Purpose: Mutations in the gene encoding the tissue inhibitor of metalloproteinases-3 (TIMP3) have been shown previously to cause Sorsby's fundus dystrophy, an autosomal-dominant disorder characterized by extracellular matrix irregularities in Bruch's membrane. To assess the involvement of TIMP3 in a variety of other macular dystrophies, the authors have screened this gene for disease-causing mutations in age-related macular degeneration (AMD), adult vitelliform macular dystrophy (AVMD), central areolar choroidal dystrophy (CACD), syndrome-associated macular dystrophies, cone-rod dystrophy, and a group with unspecified macular degeneration.

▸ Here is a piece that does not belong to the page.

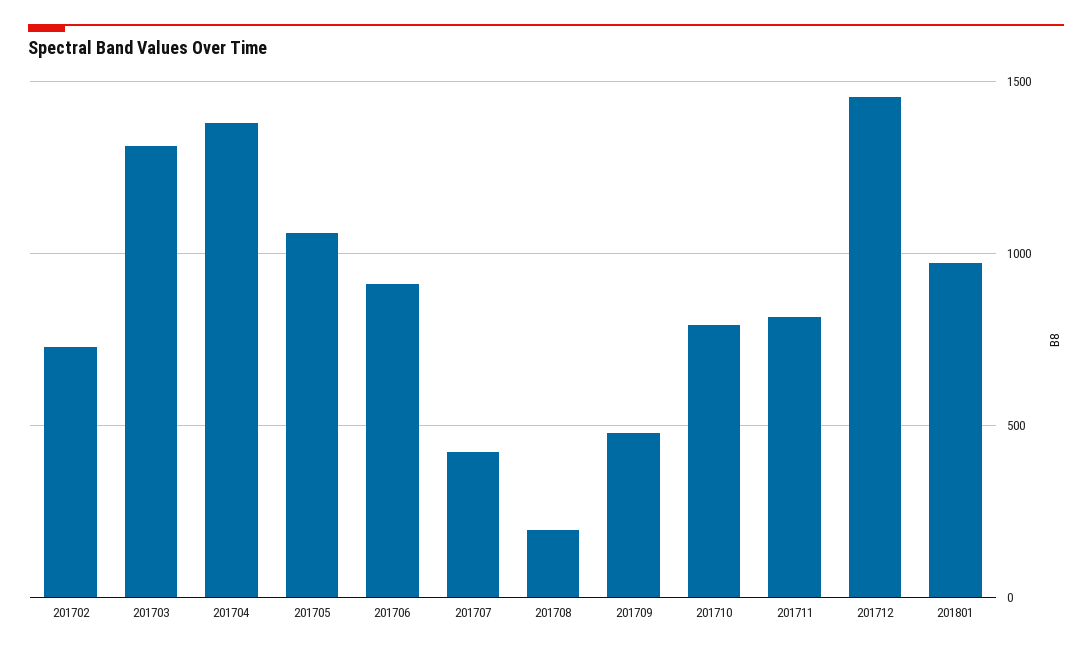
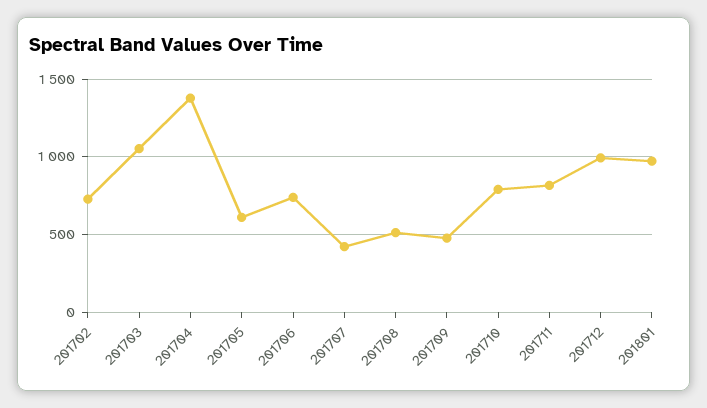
201703: 1300 -> 1050
201705: 1050 -> 600
201706: 900 -> 750
201708: 200 -> 500
201712: 1450 -> 1000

Methods: Single-stranded conformational analysis of the entire coding region was performed using the polymerase chain reaction and oligonucleotide primers flanking the five exons of the TIMP3 gene as well as the putative promotor region and a highly conserved fragment of the 3'-untranslated region. The authors analyzed a total of 217 patients, including 143 patients with AMD, 28 patients with AVMD, 21 patients with CACD, and 25 patients with other forms of macular dystrophy.
Results: In the 217 patients analyzed, the authors have identified one sequence alteration (a G-to-C base change) in the 5'-untranslated region in a patient with AMD. However, the functional consequences of this mutation are not clear. No other disease-causing mutations were found. The authors have characterized a frequent intragenic polymorphism in exon 3 of the TIMP3 gene (heterozygosity = 0.57) that will be useful for genetic linkage or allele sharing analyses or both.
Conclusions: The authors' results suggest that TIMP3 is not a major factor in the cause of AMD, AVMD, and CACD. Thus far, Sorsby's fundus dystrophy appears to be the only phenotype known to be associated with mutations in TIMP3.